Checking alignment on the Ice This method quickly and very accurately measures the alignment on the ice. It is not recommended for gluing chocks due to temperature problems, but if one chock is loose it can be easily adjusted. make a fixture using 12" x 18" piece of plywood. Mount a grooved piece similar to the piece used on the scope lengthwise on the plywood. Mount a 2" length of 1" x 1" on the scope lengthwise on the plywood. Mount a 2" length of 1" x 1" angle iron so that it is not loose but can still be rotated horizontally. to this piece vertically mount a 1/4" x 1" x 16" piece of aluminum or similar shaped rigid material. At the top of this piece fasten the scope so that it can be rotated vertically but is not loose. Wingnuts are useful for these connections. The fixture can be used under each runner without altering the scope’s position on the fixture.

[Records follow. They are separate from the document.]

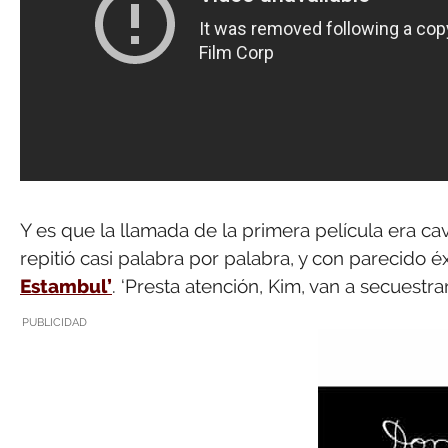
Y es que la llamada de la primera película era ca
repitió casi palabra por palabra, y con parecido é
Estambul’
. ‘Presta atención, Kim, van a secuestrar
PUBLICIDAD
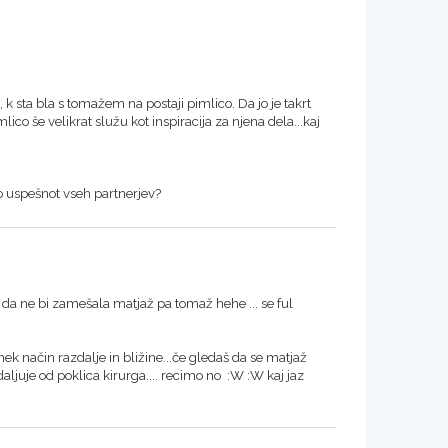
k sta bla s tomažem na postaji pimlico. Da jo je takrt
ico še velikrat služu kot inspiracija za njena dela...kaj
no uspešnot vseh partnerjev?
 da ne bi zamešala matjaž pa tomaž hehe ... se ful
ek način razdalje in bližine...če gledaš da se matjaž
daljuje od poklica kirurga.... recimo no :W :W kaj jaz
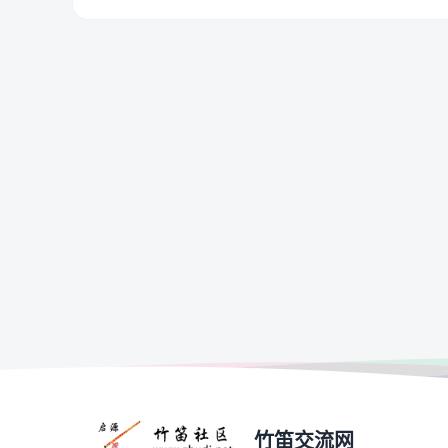
竹笛交流网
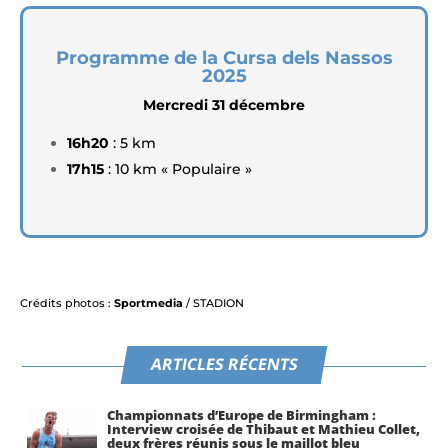
Programme de la Cursa dels Nassos
2025
Mercredi 31 décembre
16h20
: 5 km
17h15
: 10 km « Populaire »
Crédits photos :
Sportmedia
/ STADION
ARTICLES RÉCENTS
Championnats d’Europe de Birmingham :
Interview croisée de Thibaut et Mathieu Collet,
deux frères réunis sous le maillot bleu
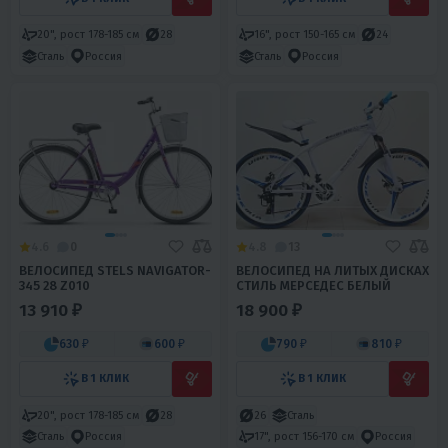
20", рост 178-185 см
28
16", рост 150-165 см
24
Сталь
Россия
Сталь
Россия
4.6
0
4.8
13
ВЕЛОСИПЕД STELS NAVIGATOR-
ВЕЛОСИПЕД НА ЛИТЫХ ДИСКАХ
345 28 Z010
СТИЛЬ МЕРСЕДЕС БЕЛЫЙ
13 910 ₽
18 900 ₽
630 ₽
600 ₽
790 ₽
810 ₽
В 1 КЛИК
В 1 КЛИК
20", рост 178-185 см
28
26
Сталь
Сталь
Россия
17", рост 156-170 см
Россия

To use this method on the ice, rig, weight, and lash the shrouds as before. Find a house on the distant shore which is as far away as possible but at least 1/2 mile. Point the boat toward the house and place the fixture under one runner - say port. Observe the house through the scope and pick windows, doors or other clearly recognizable features that are approximately 8’ apart. Carefully lift the boat off the fixture and set the boat down gently. Then carefully lift the starboard runner, place the fixture under it and carefully lower the boat until the runner sets into the groove on the fixture. sight the right side of the 9’ distance and estimate the misalignment if any. Check by carefully returning the fixture to the port side and ensuring that the scope still points to the selected object. The procedure requires only a few dry runs to achieve repeatability. Although, the method appears inaccurate, an estimation error on 22’ on an 8’ width at 1 mile is slightly over 1/8? misalignment in 30’, which is acceptable. Accuracy of estimation 8’ at 1 mile using windows is much easier than it seems. Corrections can be made on the ice by shimming or swapping runners. If the distance can be determined by a map, and the 8’ estimate is accurate then you can calculate the actual toe-in or toe-out at the 30’ runner sighting distance. This toe in/out value is marked on the plank and is used when swapping runner sets. Shim tape is used on the inner (stiffer) side of the chock. It is available in .007" and .012" thickness. This is about 1/4" and 1/2" corrections at 30’.
These procedures must be done before investing in higher grade equipment, or the added expense will not produce the expected speed improvements. But an immediate performance increase will result if the above steps identify and correct any problems. As I said before this will allow you to make an existing boat fast! To make it really fast, we have to ask Jeff. Maybe he will write part II.